In India, diarrhea affects hundreds of children every day, and almost 400 of them die. This illness is associated with poor sanitation and hygiene, which is caused by the lack of accessible clean toilets.

This was the case hundreds of years ago when the toilet we’ve come to know now was not yet invented. People’s poop would go to sewers, the sewers run to the rivers, the drinking water is from the river, and you know what happens next. Cholera was one of the top killers in ancient times.

Other diseases caused by dirty water were also rampant, which forced concerned individuals to invent the sewage system. If there were no sanitary toilets today, death by diarrhea and other water-borne diseases would probably be more prevalent.

More absences

Nobody wants to work in an office without a toilet where they can “do their business”. If we decide to go ahead and work and just ignore the urge to go while at the office, it may lead to health complications. Holding your poop in may harden stool over time. When a stool is hard, defecating is difficult as well, which may cause fissures on our anus.
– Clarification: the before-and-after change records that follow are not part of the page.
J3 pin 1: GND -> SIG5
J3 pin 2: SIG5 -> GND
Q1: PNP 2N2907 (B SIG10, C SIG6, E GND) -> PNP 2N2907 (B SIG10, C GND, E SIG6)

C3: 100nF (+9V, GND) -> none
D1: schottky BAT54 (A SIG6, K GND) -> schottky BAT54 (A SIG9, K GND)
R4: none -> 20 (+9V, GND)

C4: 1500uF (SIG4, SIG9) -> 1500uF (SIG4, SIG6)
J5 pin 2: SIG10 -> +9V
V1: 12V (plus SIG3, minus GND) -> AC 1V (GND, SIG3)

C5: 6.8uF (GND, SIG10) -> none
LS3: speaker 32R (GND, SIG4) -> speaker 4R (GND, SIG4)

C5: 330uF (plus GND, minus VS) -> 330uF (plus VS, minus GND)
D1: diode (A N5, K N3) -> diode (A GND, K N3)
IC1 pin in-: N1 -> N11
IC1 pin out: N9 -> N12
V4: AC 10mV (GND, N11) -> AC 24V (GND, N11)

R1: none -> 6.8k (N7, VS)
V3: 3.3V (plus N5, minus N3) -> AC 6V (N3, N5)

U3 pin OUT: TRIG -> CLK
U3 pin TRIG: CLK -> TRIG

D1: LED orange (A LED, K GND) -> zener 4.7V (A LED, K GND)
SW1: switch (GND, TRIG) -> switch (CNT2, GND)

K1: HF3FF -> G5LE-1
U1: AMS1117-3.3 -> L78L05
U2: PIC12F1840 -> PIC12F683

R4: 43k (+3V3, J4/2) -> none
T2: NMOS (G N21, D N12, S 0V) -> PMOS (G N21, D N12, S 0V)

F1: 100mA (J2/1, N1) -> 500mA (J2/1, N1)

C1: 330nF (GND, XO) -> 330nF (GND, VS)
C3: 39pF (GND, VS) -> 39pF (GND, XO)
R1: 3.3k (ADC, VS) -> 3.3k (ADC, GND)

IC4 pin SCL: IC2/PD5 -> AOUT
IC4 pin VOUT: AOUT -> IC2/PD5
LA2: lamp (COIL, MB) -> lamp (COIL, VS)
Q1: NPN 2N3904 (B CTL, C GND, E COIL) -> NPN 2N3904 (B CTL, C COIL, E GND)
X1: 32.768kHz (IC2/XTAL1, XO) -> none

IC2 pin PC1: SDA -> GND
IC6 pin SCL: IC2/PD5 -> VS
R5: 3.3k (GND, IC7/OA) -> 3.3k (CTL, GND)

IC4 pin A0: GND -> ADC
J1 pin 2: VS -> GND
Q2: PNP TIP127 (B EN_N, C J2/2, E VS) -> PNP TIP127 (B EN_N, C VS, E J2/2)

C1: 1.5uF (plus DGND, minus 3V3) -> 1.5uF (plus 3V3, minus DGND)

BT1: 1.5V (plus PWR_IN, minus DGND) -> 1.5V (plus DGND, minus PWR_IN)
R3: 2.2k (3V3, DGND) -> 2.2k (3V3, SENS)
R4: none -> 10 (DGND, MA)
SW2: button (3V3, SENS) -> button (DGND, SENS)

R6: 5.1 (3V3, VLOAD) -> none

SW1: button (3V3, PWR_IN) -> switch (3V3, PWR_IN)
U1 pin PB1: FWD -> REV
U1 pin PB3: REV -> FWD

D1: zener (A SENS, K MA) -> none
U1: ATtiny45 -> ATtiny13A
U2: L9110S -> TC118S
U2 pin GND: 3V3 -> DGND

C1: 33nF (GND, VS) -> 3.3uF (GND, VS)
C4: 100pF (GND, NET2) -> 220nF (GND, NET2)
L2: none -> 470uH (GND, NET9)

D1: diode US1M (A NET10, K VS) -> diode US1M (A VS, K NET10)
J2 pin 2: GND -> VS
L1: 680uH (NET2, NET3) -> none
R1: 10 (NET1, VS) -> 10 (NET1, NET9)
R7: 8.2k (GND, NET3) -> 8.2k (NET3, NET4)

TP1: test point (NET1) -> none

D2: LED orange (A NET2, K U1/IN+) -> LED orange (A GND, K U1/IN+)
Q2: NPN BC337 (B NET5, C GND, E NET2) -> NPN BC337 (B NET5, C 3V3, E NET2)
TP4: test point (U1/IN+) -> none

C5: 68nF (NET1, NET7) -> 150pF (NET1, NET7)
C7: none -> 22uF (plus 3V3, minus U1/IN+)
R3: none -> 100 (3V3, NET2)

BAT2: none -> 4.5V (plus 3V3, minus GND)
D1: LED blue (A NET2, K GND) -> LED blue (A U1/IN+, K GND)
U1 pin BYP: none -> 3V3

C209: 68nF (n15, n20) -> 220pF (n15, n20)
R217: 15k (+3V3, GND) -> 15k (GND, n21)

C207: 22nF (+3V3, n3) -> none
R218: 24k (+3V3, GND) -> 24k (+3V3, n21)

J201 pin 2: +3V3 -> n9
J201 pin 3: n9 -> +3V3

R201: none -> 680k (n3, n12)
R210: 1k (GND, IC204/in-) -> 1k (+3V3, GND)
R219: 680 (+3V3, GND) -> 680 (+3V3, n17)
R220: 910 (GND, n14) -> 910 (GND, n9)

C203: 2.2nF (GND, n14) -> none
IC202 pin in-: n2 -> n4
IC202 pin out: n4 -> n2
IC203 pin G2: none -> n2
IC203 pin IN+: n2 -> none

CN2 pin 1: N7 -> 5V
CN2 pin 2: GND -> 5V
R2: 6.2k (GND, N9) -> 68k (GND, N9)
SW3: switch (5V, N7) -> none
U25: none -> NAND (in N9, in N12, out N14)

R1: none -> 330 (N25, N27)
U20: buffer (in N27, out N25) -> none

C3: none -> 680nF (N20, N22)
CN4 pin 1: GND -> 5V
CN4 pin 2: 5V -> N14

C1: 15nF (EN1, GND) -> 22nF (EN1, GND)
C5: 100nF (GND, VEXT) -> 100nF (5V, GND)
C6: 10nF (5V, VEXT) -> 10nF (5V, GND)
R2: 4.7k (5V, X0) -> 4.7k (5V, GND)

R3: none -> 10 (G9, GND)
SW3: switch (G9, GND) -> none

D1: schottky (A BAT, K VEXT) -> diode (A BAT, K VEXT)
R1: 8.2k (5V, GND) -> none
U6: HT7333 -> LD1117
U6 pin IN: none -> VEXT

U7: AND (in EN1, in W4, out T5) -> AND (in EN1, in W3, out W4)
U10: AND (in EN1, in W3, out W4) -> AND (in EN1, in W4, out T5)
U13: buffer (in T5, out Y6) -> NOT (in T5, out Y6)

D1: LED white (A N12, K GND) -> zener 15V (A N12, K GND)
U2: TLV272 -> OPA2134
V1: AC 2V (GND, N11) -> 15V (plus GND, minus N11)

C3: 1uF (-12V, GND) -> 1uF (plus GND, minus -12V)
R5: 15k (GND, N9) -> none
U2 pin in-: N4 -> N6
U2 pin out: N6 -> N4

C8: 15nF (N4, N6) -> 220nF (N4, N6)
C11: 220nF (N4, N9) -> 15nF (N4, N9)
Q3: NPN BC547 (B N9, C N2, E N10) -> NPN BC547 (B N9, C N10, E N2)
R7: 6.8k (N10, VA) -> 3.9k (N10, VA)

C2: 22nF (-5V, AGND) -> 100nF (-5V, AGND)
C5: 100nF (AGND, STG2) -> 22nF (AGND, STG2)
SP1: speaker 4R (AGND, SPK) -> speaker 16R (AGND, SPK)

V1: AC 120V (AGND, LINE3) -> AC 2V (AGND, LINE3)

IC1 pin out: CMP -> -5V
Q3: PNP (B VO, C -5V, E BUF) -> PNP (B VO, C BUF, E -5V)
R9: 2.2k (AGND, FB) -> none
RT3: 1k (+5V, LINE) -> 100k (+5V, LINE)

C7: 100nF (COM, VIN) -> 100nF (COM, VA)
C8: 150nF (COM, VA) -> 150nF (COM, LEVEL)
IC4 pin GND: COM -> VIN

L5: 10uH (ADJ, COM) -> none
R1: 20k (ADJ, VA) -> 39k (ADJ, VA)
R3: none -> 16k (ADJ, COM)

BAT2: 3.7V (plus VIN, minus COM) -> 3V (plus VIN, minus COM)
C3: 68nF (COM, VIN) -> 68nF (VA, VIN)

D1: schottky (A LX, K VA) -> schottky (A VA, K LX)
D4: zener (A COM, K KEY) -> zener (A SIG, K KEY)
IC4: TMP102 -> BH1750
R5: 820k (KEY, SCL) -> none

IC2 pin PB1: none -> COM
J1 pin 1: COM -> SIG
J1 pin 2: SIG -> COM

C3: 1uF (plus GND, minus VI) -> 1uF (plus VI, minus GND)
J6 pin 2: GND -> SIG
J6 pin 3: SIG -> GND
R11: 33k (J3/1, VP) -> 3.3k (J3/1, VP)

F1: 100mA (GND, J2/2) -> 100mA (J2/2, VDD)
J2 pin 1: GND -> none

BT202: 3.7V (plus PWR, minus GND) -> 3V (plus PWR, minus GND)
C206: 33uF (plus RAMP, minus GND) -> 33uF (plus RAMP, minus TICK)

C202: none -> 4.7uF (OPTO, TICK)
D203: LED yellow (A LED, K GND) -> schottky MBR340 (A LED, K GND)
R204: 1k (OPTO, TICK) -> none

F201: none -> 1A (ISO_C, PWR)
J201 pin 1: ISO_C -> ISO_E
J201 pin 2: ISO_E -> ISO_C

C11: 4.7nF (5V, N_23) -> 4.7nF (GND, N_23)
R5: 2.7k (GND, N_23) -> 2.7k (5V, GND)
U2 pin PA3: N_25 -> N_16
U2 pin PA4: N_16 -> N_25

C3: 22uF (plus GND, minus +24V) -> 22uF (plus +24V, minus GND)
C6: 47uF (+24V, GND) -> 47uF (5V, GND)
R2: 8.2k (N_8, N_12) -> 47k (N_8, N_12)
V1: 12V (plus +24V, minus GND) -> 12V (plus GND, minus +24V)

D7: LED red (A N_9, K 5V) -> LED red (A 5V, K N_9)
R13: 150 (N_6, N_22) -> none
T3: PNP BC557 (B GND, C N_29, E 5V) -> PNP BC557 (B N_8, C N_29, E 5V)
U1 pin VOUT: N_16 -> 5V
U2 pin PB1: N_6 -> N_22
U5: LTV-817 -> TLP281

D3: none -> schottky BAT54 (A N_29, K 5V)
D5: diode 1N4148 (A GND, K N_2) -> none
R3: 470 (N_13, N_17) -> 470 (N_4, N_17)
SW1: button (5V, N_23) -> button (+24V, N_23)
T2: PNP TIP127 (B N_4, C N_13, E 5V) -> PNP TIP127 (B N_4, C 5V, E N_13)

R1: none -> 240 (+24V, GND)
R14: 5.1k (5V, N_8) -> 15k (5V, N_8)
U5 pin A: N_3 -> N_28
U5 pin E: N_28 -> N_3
Aside from anal fissures, holding in your bowel frequently may also lead to loss of sensation, which means we no longer know when we’re supposed to go. All of these translate to one thing: sick leave.

More privacy issues

Public bathroom sinks

Several years ago in Rome, people would use communal toilet spaces. At that time, these communal toilets don’t have partitions and doors. Men and women would squat there and do their business.

Although we don’t know if harassments as a result of defecating publicly occurred in those times, we are sure that it would happen today if the same scenario exists in our communal toilets. Aside from that, Live Science reports that in places where a sanitary toilet is far away, people need to travel just to take a dump. This puts some people, especially women, in danger of sexual harassment.

The information above proves that a toilet is an indispensable part of our society. And it’s not just any toilet. It should be a sanitary and functioning one. Without it, we would be experiencing more problems that we can imagine, not to mention its economic impact.

Toilets play a significant role in our lives. They provide us with the convenience that was not enjoyed by other people in the past or in some remote places. This is probably the reason the readers of the British Medical Journal voted modern sanitation as one of the greatest inventions of mankind.